### PROBLEM TO SOLVE
Please transcribe exactly, and only, the lines of the data below between the line holding "方，中间无柱子滴水8米高，..." and the line holding "Meilleurs vieux", inclusive.

Page-level text extractions:
%%

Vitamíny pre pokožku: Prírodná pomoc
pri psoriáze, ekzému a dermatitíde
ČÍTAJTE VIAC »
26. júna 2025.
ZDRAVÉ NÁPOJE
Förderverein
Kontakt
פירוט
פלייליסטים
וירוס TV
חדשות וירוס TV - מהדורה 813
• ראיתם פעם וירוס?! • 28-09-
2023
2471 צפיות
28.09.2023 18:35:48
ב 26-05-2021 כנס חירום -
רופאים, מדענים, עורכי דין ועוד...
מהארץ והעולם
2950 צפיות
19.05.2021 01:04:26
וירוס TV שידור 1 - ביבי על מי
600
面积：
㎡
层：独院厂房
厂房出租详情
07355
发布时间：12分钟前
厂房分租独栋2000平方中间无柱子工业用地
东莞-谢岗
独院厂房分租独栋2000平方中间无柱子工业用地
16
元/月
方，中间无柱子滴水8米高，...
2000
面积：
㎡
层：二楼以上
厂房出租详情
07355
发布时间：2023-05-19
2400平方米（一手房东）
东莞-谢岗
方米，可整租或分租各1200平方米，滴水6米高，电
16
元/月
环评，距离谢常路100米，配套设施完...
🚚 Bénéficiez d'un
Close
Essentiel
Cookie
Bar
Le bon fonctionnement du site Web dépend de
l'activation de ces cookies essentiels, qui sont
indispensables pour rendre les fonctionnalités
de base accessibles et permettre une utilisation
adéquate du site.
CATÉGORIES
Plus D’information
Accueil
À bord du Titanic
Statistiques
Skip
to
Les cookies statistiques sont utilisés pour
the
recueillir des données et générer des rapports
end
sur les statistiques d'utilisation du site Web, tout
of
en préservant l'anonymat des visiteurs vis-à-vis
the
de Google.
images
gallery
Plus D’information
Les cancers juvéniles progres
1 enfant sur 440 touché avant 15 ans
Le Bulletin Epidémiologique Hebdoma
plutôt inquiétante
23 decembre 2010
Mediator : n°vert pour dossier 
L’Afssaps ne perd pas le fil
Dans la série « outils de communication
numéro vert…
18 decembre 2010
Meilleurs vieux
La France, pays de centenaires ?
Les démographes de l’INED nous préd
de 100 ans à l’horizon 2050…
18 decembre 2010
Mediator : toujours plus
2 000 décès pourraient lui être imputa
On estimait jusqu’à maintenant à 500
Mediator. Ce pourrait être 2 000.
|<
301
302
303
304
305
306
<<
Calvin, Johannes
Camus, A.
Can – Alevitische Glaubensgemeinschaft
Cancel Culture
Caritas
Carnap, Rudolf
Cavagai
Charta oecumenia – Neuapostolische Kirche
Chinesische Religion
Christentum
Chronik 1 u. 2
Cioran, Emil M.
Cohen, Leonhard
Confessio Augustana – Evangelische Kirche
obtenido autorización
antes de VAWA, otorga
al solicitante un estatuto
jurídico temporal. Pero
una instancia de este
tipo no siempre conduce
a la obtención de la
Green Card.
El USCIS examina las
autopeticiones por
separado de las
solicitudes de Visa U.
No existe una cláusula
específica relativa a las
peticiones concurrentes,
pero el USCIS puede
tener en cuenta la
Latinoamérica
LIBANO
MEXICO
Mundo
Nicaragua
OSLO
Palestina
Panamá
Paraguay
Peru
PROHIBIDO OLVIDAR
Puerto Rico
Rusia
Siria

%%

### RESULT FOR THIS TASK
方，中间无柱子滴水8米高，...
2000
面积：
㎡
层：二楼以上
厂房出租详情
07355
发布时间：2023-05-19
2400平方米（一手房东）
东莞-谢岗
方米，可整租或分租各1200平方米，滴水6米高，电
16
元/月
环评，距离谢常路100米，配套设施完...
🚚 Bénéficiez d'un
Close
Essentiel
Cookie
Bar
Le bon fonctionnement du site Web dépend de
l'activation de ces cookies essentiels, qui sont
indispensables pour rendre les fonctionnalités
de base accessibles et permettre une utilisation
adéquate du site.
CATÉGORIES
Plus D’information
Accueil
À bord du Titanic
Statistiques
Skip
to
Les cookies statistiques sont utilisés pour
the
recueillir des données et générer des rapports
end
sur les statistiques d'utilisation du site Web, tout
of
en préservant l'anonymat des visiteurs vis-à-vis
the
de Google.
images
gallery
Plus D’information
Les cancers juvéniles progres
1 enfant sur 440 touché avant 15 ans
Le Bulletin Epidémiologique Hebdoma
plutôt inquiétante
23 decembre 2010
Mediator : n°vert pour dossier 
L’Afssaps ne perd pas le fil
Dans la série « outils de communication
numéro vert…
18 decembre 2010
Meilleurs vieux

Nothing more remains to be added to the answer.